§ Consigne 1
Recopiez fidèlement le passage du texte sur l'album Silver haze de Sqürl en commençant à « Un nom qui renvoie » et en terminant à « 1e véritable méfait. ».
§ Consigne 2
Reprenez, s'il vous plaît, le texte sur l'album Silver haze de Sqürl là où il s'arrête et poursuivez-en la rédaction.

§ Texte fourni

======

Un nom qui renvoie à Coffee and cigarettes, un autre film de Jarmusch, dans lequel il s’offre le loisir de diriger notamment les White Stripes, Tom Waits et Iggy Pop. Celui-ci aura droit en 2016 à un documentaire sur son groupe les Stooges : Gimme danger. Depuis, le duo a sorti plusieurs EP’s et assuré la composition de BO d’autres œuvres du réalisateur à la chevelure argentée, comme Paterson, cette fable célébrant les petits riens en nous rapprochant d’un couple loin des êtres extraordinaires des histoires romanesques, car il vit ce que tout amour peut espérer : faire de chaque jour un poème. Pour autant, nonobstant un CV déjà bien fourni, Sqürl n’avait jamais sorti d’album à proprement parler. Sorti en 2023, Silver haze représente donc son 1e véritable méfait.
Si les précédentes sorties du combo s’inscrivaient toutes dans une relation étroite avec une autre œuvre, comme Some music for Robby Müller qui accompagne le documentaire de Claire Pijman sur ce directeur de la photographie décédé en 2018, avec qui Jarmusch a travaillé, cet opus existe indépendamment de tout autre projet, mais il n’en demeure pas moins chargé d’une dimension hautement cinématographique. Sqürl sait bâtir des ponts entre l’image et le son, par la seule force de la musique. Étonnamment sobre dans ses compositions, l’album plonge néanmoins l’auditeur dans des atmosphères denses et riches en évocations sollicitant l’imaginaire. Sans esbroufe, mais avec la délicatesse des poètes les plus inspirés, il raconte moult histoires qui se déploient au gré des arpèges de guitare éthérés et poussiéreux, des nappes diaphanes des claviers et des voix baignant dans une reverb que ne renieraient pas les habitués de lieux interlopes comme le Bang Bang Bar de Twin Peaks. Le tout emporté par la nonchalance tour à tour chaleureuse et obscure de tempos languides. Que ce soit des instrumentaux comme « Berlin ‘87 » qui ouvre le bal avec cette lenteur qui semble traîner derrière elle le faix du monde, ou son prolongement « The end of the world » servi par un texte récité par Jarmusch avec une prosodie intensément dramatique, les deux trouvant leurs pendants lumineux avec « Garden of glass flowers » et ses mélopées cristallines comme la rosée du matin caressée par les 1e rayons d’un soleil de printemps encore frileux et avec « John Ashbery takes a walk » servi par la douce voix de Charlotte Gainsbourg, Silver haze progresse avec une cohérence que lui jalouserait quiconque tente d’extraire de la beauté du chaos.

======

§ Données
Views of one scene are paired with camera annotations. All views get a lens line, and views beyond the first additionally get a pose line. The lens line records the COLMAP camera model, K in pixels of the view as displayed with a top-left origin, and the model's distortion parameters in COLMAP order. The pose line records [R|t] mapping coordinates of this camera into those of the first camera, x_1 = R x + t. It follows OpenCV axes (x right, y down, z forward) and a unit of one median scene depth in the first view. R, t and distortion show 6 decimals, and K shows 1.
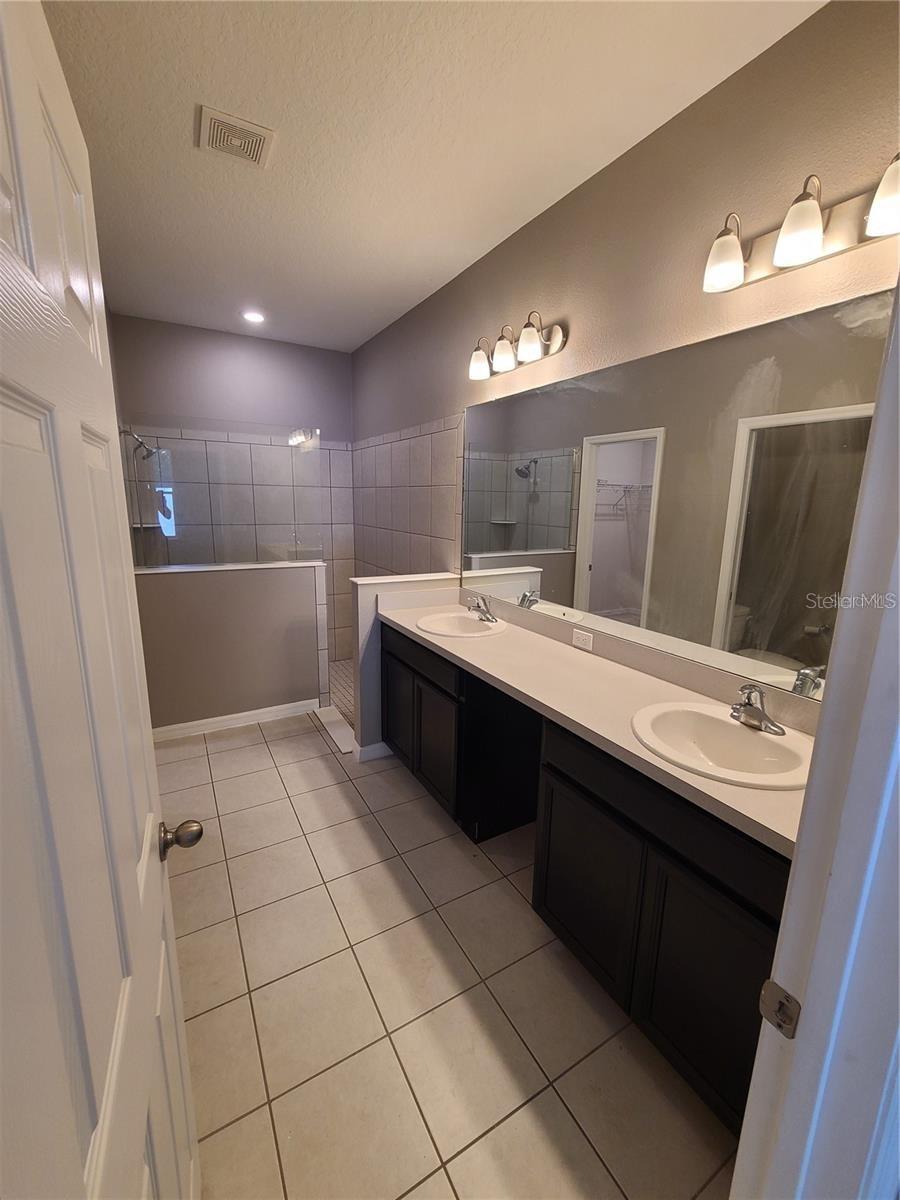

======

§ Réponse 1
Un nom qui renvoie à Coffee and cigarettes, un autre film de Jarmusch, dans lequel il s’offre le loisir de diriger notamment les White Stripes, Tom Waits et Iggy Pop. Celui-ci aura droit en 2016 à un documentaire sur son groupe les Stooges : Gimme danger. Depuis, le duo a sorti plusieurs EP’s et assuré la composition de BO d’autres œuvres du réalisateur à la chevelure argentée, comme Paterson, cette fable célébrant les petits riens en nous rapprochant d’un couple loin des êtres extraordinaires des histoires romanesques, car il vit ce que tout amour peut espérer : faire de chaque jour un poème. Pour autant, nonobstant un CV déjà bien fourni, Sqürl n’avait jamais sorti d’album à proprement parler. Sorti en 2023, Silver haze représente donc son 1e véritable méfait.

§ Réponse 2
Aux manettes, Randall Dunn qui associe son nom à ceux de Sunn O))), Zola Jesus, Earth, Boris ou encore Marissa Nadler. Choix judicieux qui sied au travail que le duo effectue sur les textures de ses morceaux. Entre drone et couches multiples de guitares fiévreuses. C’est l’ingé son qui a suggéré l’idée des collaborations : le guitariste Marc Ribot, Annika Henderson et Charlotte Gainsbourg au chant. Chacun apporte sa touche et se glisse dans l’ensemble avec aisance tout en lui conférant une variété de couleurs qui restent dans la même palette. A la manière d’un collage, l’album se construit à partir d’une série d’éléments épars que les musiciens ordonnent et assemblent. Mais si derrière l’apparente sobriété de l’ensemble, on perçoit aisément le travail des arrangements et la recherche d’une certaine forme de complexité refusant la tentation de la technicité, on saisit rapidement la raison pour laquelle cet album s’avère réussi : de son penchant pour une sorte d’abstraction, il puise un fort pouvoir narratif.
2 COMMENTAIRES
8oris le 01/06/2023 à 08:48:08
Très beau papier, plein de belles tournures. :)
Comme dirait CGlaume "typiquement le genre de chronique qui donne envie d'écouter l'album même si le style musical ne t'attire pas forcément"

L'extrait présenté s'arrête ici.